The New England Patriots’ aggressive offseason saw them make some massive investments across the board, but no position room was rebuilt quite like the tight ends’. Not only did the team add Jonnu Smith on the first day of the free agency tampering period in mid-March, they also brought in Hunter Henry on the very next day.
Smith and Henry had entered the open market as the consensus top two tight ends available, and the Patriots brought them both in.
With those two in the fold, comparisons to other successful tight end groups of the past were naturally drawn quickly. As Henry pointed out after Wednesday’s training camp practice, however, the duo is not trying to copy those that went before it.
“This offense is built for tight ends,” he said. “Obviously, they’ve had a lot of success with two tight ends. We’re clearly different players than the guys in the past. Those guys were great football players, obviously, and have a tremendous legacy here. We’re not trying to be those guys, we’re going to be ourselves and just looking forward to the challenge ahead. But this offense has tradition with two tight ends.”
While New England’s tradition at the tight end position cannot be denied — players such as Rob Gronkowski, Ben Coats or Russ Francis have become franchise legends — the team struggled to field a competitive group as of late. Follow Gronkowski’s departure in 2019, New England hit a rough patch.
In the first post-Gronkowski season, the group caught just 37 passes for 419 yards and 2 touchdowns.

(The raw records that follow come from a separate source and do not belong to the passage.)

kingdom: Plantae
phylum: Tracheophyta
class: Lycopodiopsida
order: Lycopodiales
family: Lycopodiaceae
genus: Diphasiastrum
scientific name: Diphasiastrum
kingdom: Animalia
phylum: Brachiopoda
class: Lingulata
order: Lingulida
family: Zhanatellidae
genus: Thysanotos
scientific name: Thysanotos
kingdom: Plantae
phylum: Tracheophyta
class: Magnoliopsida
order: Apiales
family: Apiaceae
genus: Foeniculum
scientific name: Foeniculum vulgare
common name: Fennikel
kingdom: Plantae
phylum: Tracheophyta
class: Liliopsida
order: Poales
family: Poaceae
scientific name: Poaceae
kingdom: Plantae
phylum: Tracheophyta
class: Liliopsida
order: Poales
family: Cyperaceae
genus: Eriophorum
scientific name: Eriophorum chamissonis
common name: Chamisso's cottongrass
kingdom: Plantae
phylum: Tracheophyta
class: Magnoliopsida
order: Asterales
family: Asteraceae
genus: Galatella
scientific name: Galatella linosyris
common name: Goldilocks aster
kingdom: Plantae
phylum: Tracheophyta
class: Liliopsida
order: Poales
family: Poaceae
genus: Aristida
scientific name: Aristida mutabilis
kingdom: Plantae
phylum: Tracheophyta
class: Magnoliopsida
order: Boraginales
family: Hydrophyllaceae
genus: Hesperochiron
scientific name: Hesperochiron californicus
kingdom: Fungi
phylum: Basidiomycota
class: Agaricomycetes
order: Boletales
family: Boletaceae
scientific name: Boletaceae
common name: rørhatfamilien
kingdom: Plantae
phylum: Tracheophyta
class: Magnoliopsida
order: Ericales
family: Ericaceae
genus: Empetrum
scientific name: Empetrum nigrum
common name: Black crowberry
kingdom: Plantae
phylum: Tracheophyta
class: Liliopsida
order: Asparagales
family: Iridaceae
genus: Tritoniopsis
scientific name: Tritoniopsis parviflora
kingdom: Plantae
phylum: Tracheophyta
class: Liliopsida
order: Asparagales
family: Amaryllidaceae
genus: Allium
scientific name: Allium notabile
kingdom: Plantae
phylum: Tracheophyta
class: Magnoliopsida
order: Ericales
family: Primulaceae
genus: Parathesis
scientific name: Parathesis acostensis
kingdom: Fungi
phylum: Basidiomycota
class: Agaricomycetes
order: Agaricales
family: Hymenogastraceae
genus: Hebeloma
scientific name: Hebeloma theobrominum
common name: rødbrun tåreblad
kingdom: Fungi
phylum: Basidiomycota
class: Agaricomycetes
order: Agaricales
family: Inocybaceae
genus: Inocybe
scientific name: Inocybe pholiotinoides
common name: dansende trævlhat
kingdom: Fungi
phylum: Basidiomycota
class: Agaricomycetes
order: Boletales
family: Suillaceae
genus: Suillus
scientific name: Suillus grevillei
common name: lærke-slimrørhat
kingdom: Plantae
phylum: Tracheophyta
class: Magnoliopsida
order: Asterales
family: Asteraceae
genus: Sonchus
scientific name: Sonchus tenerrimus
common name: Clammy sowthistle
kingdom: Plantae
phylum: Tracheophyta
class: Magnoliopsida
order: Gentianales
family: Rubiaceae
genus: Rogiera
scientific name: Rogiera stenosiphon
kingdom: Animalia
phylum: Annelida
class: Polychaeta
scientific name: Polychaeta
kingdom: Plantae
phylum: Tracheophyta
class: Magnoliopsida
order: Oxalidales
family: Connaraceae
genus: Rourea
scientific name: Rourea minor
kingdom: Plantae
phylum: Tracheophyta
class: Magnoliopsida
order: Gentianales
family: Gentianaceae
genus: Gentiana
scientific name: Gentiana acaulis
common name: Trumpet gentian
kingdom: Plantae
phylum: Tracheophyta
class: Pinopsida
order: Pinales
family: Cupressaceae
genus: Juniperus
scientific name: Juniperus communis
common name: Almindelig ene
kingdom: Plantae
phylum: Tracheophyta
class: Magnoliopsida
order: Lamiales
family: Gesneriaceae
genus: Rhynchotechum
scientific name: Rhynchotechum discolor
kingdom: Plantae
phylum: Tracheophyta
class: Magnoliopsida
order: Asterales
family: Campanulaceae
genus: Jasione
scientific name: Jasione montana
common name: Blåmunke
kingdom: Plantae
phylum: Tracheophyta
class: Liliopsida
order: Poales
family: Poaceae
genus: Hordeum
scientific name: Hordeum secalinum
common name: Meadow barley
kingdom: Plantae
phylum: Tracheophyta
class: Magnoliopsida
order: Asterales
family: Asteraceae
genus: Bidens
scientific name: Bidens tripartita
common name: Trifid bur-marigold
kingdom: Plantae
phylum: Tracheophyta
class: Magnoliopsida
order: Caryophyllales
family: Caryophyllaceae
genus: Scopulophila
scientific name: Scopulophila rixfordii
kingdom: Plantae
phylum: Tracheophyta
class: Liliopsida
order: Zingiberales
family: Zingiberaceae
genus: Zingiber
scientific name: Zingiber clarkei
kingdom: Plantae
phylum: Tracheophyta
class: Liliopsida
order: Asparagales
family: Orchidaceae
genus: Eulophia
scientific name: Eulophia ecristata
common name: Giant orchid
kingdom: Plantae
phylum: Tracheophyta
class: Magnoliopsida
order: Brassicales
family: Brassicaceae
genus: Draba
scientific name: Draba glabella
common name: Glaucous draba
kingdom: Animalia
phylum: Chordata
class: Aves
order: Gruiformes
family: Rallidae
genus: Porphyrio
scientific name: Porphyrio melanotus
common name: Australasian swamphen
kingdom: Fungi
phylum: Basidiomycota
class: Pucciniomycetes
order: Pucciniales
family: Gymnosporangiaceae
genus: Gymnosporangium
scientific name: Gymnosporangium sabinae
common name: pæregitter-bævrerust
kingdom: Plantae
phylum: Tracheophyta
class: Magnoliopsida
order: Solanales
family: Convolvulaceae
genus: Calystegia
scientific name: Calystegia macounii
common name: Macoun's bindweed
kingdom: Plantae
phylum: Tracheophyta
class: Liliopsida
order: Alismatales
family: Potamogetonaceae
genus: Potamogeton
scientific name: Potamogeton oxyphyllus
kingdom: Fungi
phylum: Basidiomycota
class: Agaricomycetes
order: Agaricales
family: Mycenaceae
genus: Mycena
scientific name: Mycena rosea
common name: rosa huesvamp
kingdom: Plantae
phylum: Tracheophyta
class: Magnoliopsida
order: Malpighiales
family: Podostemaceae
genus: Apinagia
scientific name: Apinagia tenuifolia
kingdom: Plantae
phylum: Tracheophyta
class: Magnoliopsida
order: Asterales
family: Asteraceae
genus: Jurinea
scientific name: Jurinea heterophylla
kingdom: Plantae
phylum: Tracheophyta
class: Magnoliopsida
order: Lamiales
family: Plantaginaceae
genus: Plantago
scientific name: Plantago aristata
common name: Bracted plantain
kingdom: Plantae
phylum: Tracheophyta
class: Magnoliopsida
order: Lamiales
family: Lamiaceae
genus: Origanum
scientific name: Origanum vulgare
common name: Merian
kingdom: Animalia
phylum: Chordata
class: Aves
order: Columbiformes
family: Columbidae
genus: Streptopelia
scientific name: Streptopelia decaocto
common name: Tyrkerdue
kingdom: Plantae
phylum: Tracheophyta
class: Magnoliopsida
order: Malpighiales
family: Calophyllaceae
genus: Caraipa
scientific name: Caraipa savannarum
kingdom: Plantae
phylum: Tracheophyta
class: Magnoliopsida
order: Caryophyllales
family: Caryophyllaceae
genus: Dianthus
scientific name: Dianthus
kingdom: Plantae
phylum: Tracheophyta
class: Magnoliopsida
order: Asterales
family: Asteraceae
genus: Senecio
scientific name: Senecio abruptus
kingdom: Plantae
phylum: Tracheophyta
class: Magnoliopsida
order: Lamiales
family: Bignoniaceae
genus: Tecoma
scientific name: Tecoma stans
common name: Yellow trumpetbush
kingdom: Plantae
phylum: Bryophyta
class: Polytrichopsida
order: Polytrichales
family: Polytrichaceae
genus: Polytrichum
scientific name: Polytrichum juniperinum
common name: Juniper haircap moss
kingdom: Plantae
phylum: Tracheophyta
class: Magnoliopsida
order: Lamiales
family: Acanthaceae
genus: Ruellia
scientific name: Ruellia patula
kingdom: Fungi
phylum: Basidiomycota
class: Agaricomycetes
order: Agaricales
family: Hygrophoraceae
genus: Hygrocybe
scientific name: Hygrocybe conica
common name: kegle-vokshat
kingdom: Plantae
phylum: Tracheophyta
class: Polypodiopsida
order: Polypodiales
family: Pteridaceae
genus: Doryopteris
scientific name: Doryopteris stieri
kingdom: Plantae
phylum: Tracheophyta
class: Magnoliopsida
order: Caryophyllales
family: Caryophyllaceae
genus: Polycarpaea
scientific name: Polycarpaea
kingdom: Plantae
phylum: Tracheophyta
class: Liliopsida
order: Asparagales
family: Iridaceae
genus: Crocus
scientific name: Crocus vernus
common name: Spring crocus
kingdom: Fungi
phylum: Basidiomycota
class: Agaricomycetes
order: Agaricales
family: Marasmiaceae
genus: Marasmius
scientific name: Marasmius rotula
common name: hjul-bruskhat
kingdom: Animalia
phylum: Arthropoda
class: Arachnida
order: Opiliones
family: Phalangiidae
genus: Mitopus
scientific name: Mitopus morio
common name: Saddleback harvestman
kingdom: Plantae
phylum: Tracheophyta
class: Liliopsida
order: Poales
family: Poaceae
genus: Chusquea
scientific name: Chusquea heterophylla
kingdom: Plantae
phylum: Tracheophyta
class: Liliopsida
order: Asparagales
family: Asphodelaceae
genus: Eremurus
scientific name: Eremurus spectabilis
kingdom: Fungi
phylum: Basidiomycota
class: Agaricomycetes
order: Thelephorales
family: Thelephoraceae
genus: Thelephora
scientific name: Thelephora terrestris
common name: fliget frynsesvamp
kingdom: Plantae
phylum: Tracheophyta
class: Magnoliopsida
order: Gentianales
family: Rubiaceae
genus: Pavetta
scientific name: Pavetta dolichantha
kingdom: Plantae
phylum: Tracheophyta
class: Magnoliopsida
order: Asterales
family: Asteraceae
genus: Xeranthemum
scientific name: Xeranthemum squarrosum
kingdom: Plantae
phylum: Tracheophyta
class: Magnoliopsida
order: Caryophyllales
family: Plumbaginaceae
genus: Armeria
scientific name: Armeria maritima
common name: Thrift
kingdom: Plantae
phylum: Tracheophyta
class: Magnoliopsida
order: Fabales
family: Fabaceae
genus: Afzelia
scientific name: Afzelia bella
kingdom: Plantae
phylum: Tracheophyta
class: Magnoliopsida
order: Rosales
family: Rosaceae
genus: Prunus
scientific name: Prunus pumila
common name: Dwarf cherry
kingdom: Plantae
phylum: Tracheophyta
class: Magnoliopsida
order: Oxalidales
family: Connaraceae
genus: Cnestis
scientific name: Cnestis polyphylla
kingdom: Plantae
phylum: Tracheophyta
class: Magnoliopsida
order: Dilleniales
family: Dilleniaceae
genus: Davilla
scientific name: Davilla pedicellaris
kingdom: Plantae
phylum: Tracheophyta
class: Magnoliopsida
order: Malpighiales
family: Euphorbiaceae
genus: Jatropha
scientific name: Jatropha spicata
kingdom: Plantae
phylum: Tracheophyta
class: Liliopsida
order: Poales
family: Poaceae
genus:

One year later, it bottomed out at 18 catches for 254 yards and 1 score.
Needless to say, reinforcements were needed even after the Patriots invested a pair of third-round draft picks in Devin Asiasi and Dalton Keene just a year ago. Those reinforcements came in the form of Smith and Henry, and their apparent goal is to bring the glory days of New England tight end performance back.
“Boston TE Party, man. Boston TE Party, let’s bring it back,” Smith said, referencing the productive Rob Gronkowski/Aaron Hernandez duo of the early 2010s.
It remains to be seen whether or not Smith and Henry will be able to challenge the numbers posted by those two players, or other tight end duos of the past, but they certainly are aiming high and seem to be well aware about their potential within the New England offense.
“We’re going to do great things together,” Smith said.
That aspect of being together was mentioned by both players on Wednesday. While Smith called his new teammates a “hell of a player, hell of a tight end, hell of a man,” Henry pointed out that their chemistry will only continue to grow over the coming weeks.
“It’s been good,” he said about his relationship with Smith. “We’ve spent a limited amount of time together, but we’ve spent a good amount of time. That’s only going to build as we get into the trenches together, kind of go through some grind days, and get through some days together. It’s only going to continue to build.”
The Patriots will obviously count on that to happen after having spent a combined $56 million in contractual guarantees on them earlier this year. Money alone does not make a great tight end duo, obviously, but after two sub-par seasons New England needed to make some changes.
They did by investing in a potential “Boston TE Party 2.0.”